LISTED RECORDS:
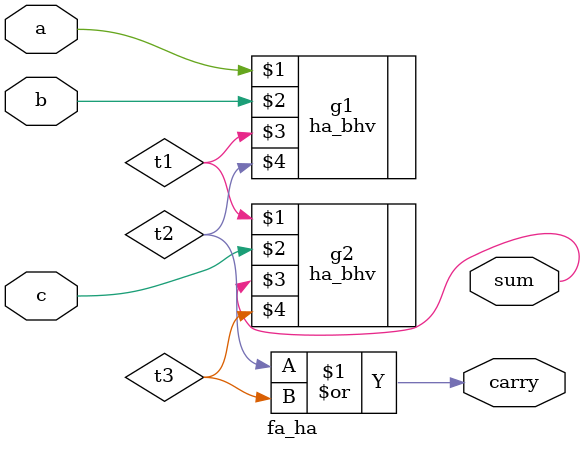
<source format=v>
`timescale 1ns / 1ps


module fa_ha(
    input a,
    input b,
    input c,
    output sum,
    output carry
    );
    wire t1,t2,t3;
    ha_bhv g1(a,b,t1,t2);
    ha_bhv g2(t1,c,sum,t3);
    assign carry=t2|t3;
    
endmodule


</source>
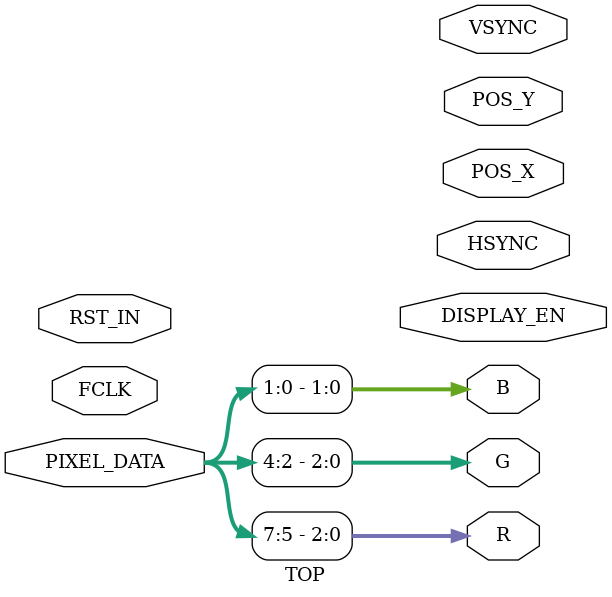
<source format=v>
`timescale 1ns / 1ps

module TOP(
input FCLK,
input [7:0] PIXEL_DATA,
output DISPLAY_EN,
output POS_X,
output POS_Y,
output [2:0] R,
output [2:0] G,
output [1:0] B,
output HSYNC,
output VSYNC,
input RST_IN
);

wire VGACLK;
wire CLK0_OUT;
wire LOCKED_OUT;

DCM_DIVIDER instance_name (
    .CLKIN_IN(FCLK), 
    .RST_IN(RST_IN), 
    .CLKFX_OUT(VGACLK), 
    .CLK0_OUT(CLK0_OUT), 
    .LOCKED_OUT(LOCKED_OUT)
    );
assign R = PIXEL_DATA[7:5];
assign G = PIXEL_DATA[4:2];
assign B = PIXEL_DATA[1:0];




endmodule

</source>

TASK GOAL:
Find every line in the records above that contains the word "input", and copy each one.

ANSWER TO THIS EXERCISE:
    input a,
    input b,
    input c,
input FCLK,
input [7:0] PIXEL_DATA,
input RST_IN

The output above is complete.